| SVU |
CZECHOSLOVAK SOCIETY OF ARTS AND SCIENCES |
The 2002 SVU Elias Human
Tolerance Award
Goes to Prof. Tomas Halik
At the
recommendation of the Ad Hoc Nomination Committee, consisting of Dr. Slavomil Hubalek
(Charles Univ.), Dr. Jiri Pehe (New York Univ. in Prague), Dr. Jirina Siklova (Charles
Univ.), and Prof. Zdenek Slouka (Lehigh University), SVU Executive Board named Professor
Tomas Halik as the winner of the 2002 SVU Andrew Elias Human Tolerance Award.The Committee
has been fully acquainted with the life and work of Dr. Tomas Halik, the candidate
proposed from within SVU ranks for the Award. The materials before the Committee have
reinforced their personal knowledge (some of it reaching back over thirty years) of the
candidate as a man of exceptional qualities of humaneness, compassion and tolerance. Tomas
Halik has amply demonstrated these qualities at many levels of endeavor.
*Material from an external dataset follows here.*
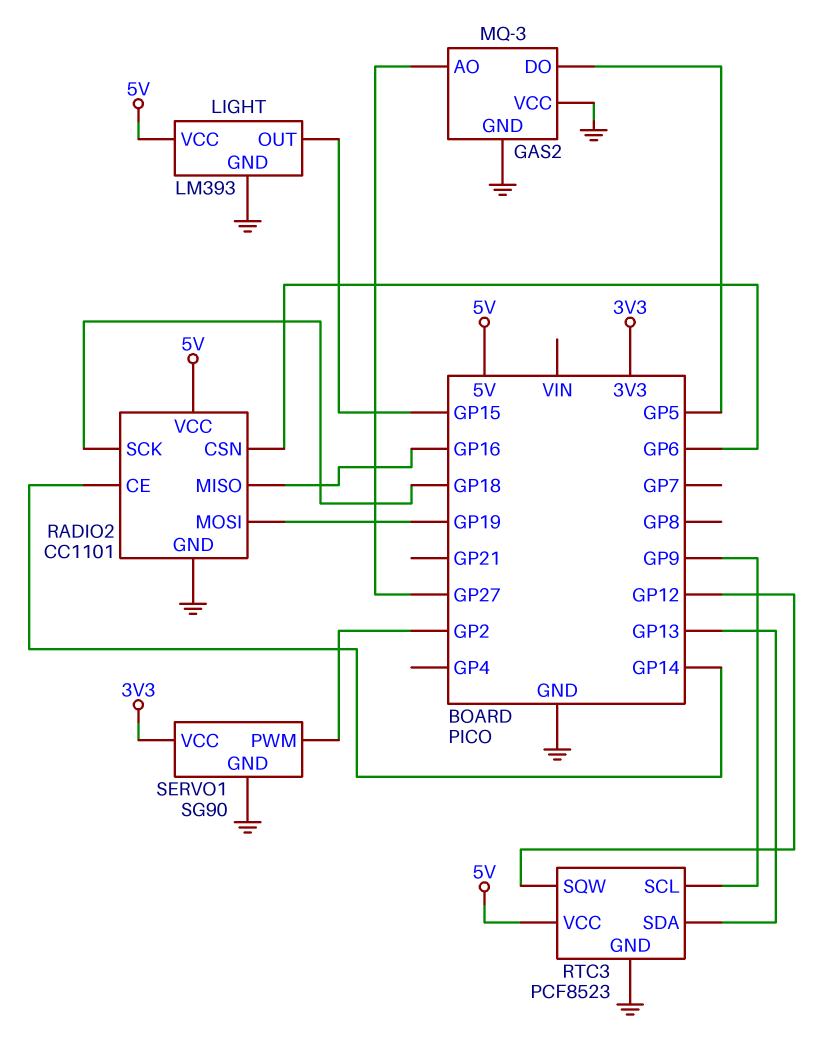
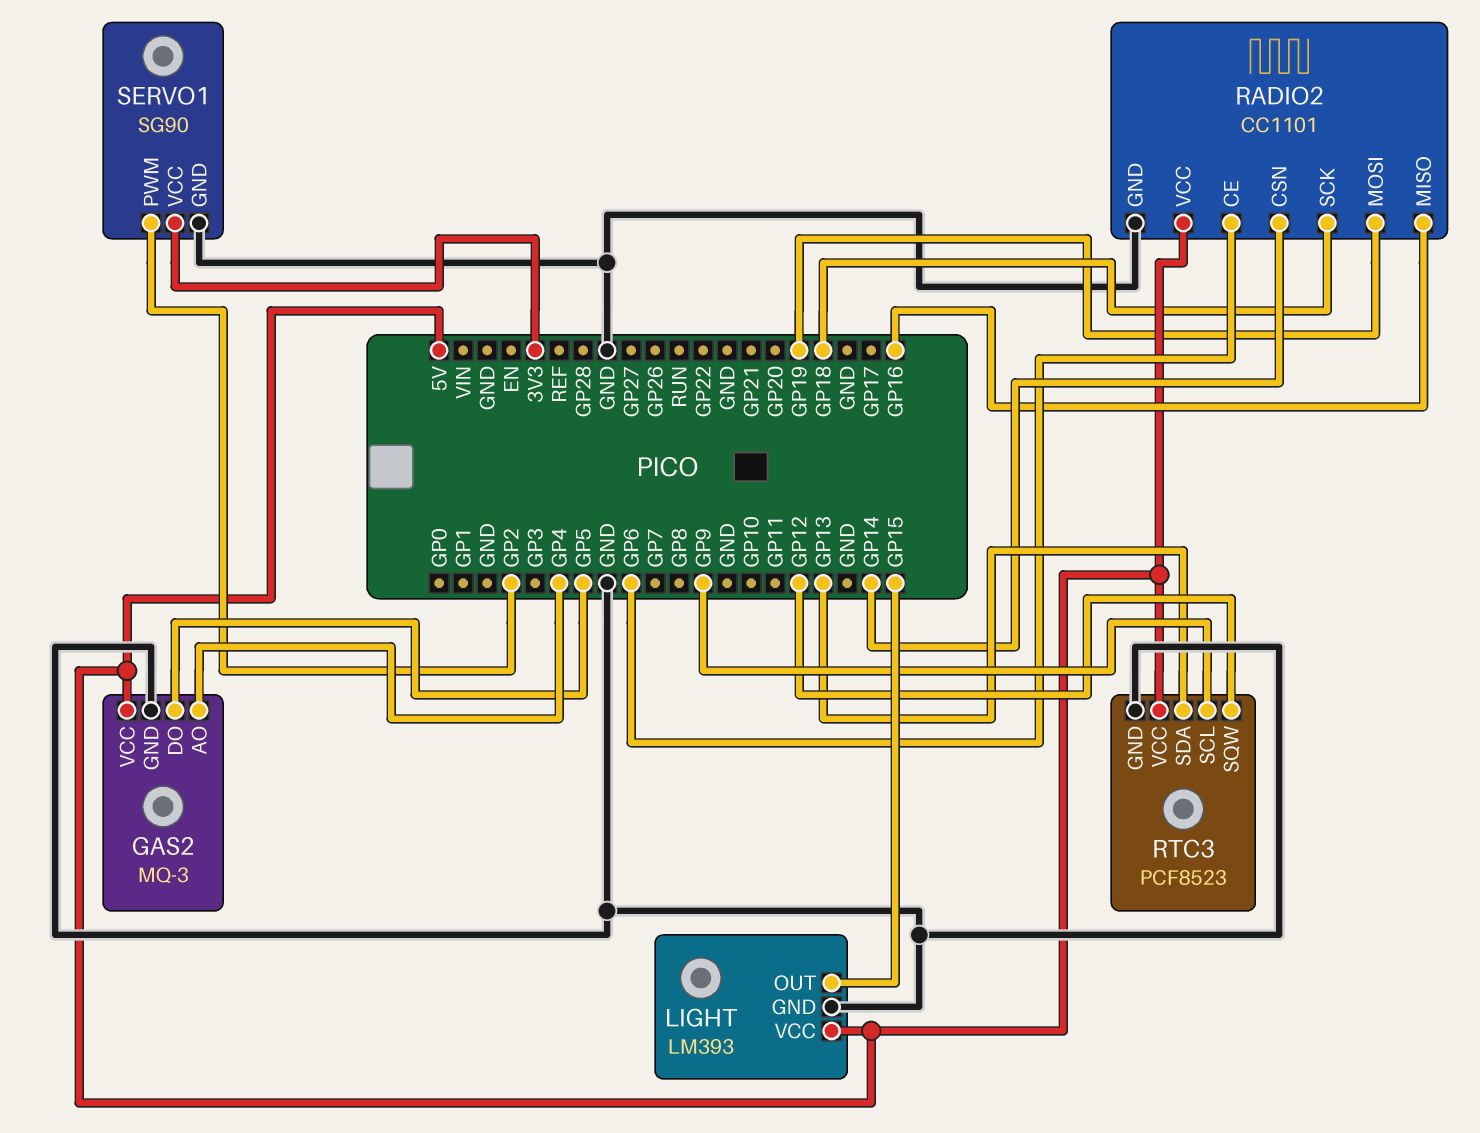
GAS2 pin AO: GP27 -> GP4
GAS2 pin VCC: GND -> 5V
RADIO2 pin CE: GP14 -> GP6
RADIO2 pin CSN: GP6 -> GP14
In his functions,
all of them voluntary, as the President of the Czech Christian Academy, as a member of the
Ecumenical Council established by John Paul II, and a member of the program committee
arranging the international meetings of Forum 2000, convoked by President Havel and
bringing together personalities of many lands, religions and cultures, Tomas Halik has
been consistently one of the strongest voices for tolerance across all human boundaries.
In 1998, Halik spent several weeks with monks in a Buddhist monastery in Kyoto, Japan,
seeking bases for mutual understanding. As a human being, Tomas Halik has devoted many
years to intensive work in anti-alcoholic institutions and with drug addicts and
psychopaths, bringing them relief from their misery.
The award which included a check for $1,000 was presented to Prof. Halik at the Plenary
session of the SVU World Congress in Plzen, June 20, 2002.
Professor Tomas Halik's CV
Professor
Tomas Halik, PhDr., Dr., Dr.hab.
Born on 1 June 1948, Prague, Czechoslovakia.
Studied philosophy (under Jan Patocka), sociology and psychology at the Faculty of Arts,
Charles University, Prague (received PhDr., in 1972 ). In 1984, passed the boards in
clinical psychology. During the Communist regime studied theology clandestinely under
Josef Zverina, and, after 1989, at the Pontifical Lateran University, Rome (Th.Lic. 1992).
In the autumn of 1992, became Associate Professor of Sociology at the Faculty of Social
Sciences, Charles University, Prague, and Associate Professor of Applied Theology at the
Pontifical School of Theology, Wroclaw (ThDr.hab.). In 1997, became full Professor of
Sociology at Charles University.
In 1972-1989, worked at various professions (psychologist at the Institute of the Ministry
of Industry, psychotherapist for alcoholics and drug-addicts at the University Hospital,
Prague). Clandestinely ordained in Erfurt, in 1978, and worked in the "underground
Church" where he was a close colleague of the late Cardinal TomaĆ„ek. In 1990â??3,
became General Secretary of the Czech Conference of Bishops, Assistant Professor at the
Roman Catholic School of Theology, Charles University, and Consultor of the Pontifical
Council for Dialogue with Nonbelievers, Rome.
Currently, Head of the Department of the Religious studies, Faculty of Arts, Charles
University, Prague. Rector of the University Church of the Holy Savior, and President of
the Czech Christian Academy. (Charles University was founded in 1348 and is the oldest
university in east-central Europe and the largest and most important university in the
Czech Republic. The Czech Christian Academy is a nonpartisan, ecumenical academic
institute, founded in 1990. Active forty towns and cities in the Czech Republic, its main
work consists in the organizing of courses, evening lectures, seminars, academic
conferences at home and abroad, research and publishing. The Czech Christian Academy
initiated the international research project on religion and value-orientation in ten
post-Communist countries.)
Member of the European Academy of Arts and Sciences and various academic boards and
societies in the Czech Republic and abroad.
Specialization: philosophy and sociology of religion, inter-religious dialogue, relations
between religion, culture and politics.
After 1989, has frequently guest-lectured at universities throughout the world - in
Europe, the USA, India, Japan, Latin America.
Publications: over 200 publications, including 7 books (in Czech, German, Polish, Italian,
and Spanish), textbooks, 32 sections of different books and numbers of articles, beside of
over 70 comments and popular articles in newspapers and journals.